If you didn't have the ability to turn $1 into $100 there would be a huge credit crunch. So we need to unravel the mess by slowly shifting away from the leverage and allowing banks easy profits off of the free spread between central and commercial banks off of the interest rates. I'm not sure but in a cryptocurrency world would there still be a need for a pyramid of interest rates to create insensitives for banks to lend, or are we are own banks and we can lend with some type of escrow or insurance to others earning interest in a decentralized scheme?
I 100% agree about the need to unravel the mess slowly. Here is an interesting parallel that I present for consideration.
Rabbi's Comments on Slavery in the Old Testament
http://www.chabad.org/library/article_cdo/aid/305549/jewish/Torah-Slavery-and-the-Jews.htmLet's start simple:
Take an agrarian society surrounded by hostile nations. Go in there and forcefully abolish slavery. The result? War, bloodshed, hatred, prejudice, poverty and eventually, a return to slavery until the underlying conditions change. Which is pretty much what happened in the American South when the semi-industrialized North imposed their laws upon the agrarian South. And in Texas when Mexico attempted to abolish slavery among the Anglophones there.
Not a good idea. Better idea: Place humane restrictions upon the institution of indentured servitude. Yes, it's still ugly, but in the meantime, you'll teach people compassion and kindness. Educate. Make workshops... Eventually, things change and slavery becomes an anachronism for such a society.
Which is pretty much what happened to Jewish society. Note this: At a time when Romans had literally thousands of slaves per citizen, even the wealthiest Jews held very modest numbers of servants. And those servants, the Talmud tells us, were treated better by their masters than foreign kings would treat their own subjects.

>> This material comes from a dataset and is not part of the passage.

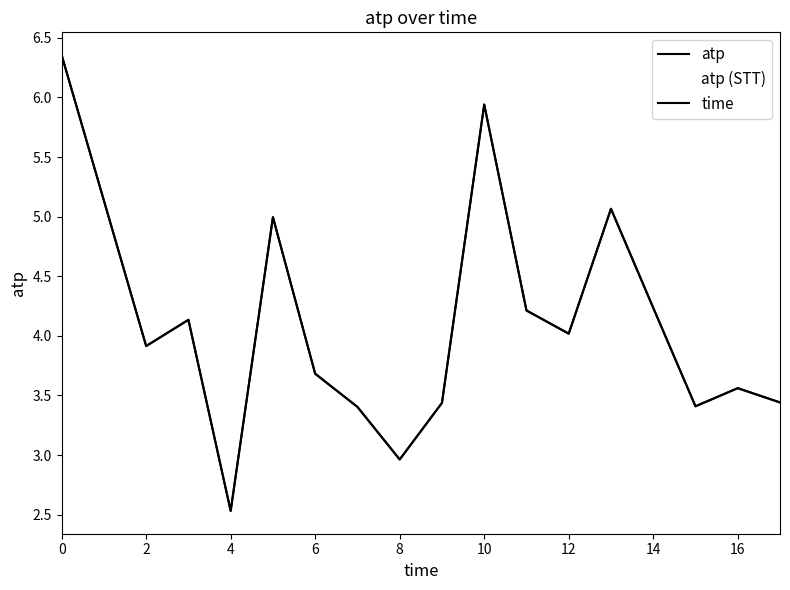

True or false: time and atp cross at least once.

False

Torah teaches us how to run a libertarian society--through education and participation. Elsewhere in the world, emperors and aristocracy knew only how to govern a mass of people through oppression. Look what happened to Rome.
Getting Real Change
...If G d would simply and explicitly declare all the rules, precisely as He wants His world to look and what we need to do about it, the Torah would never become real to us. No matter how much we would do and how good we would be, we would remain aliens to the process.
So, too, with slavery (and there are many other examples): In the beginning, the world starts off as a place where oppressing others is a no-qualms, perfectly acceptable practice. It's not just the practice Torah needs to deal with, it's the attitude. So Torah involves us in arriving at that attitude. To the point that we will say, "Even though the Torah lets us, we don't do things that way."
Which means that we've really learnt something. And now, we can teach it to others. Because those things you're just told, those you cannot teach. You can only teach that which you have discovered on your own.
History bears this out... As much as Rome ruled over Judea, Jewish values deeply transformed Rome. One of the results was the legal privileges eventually granted to slaves and the gradual recognition of the value of human life.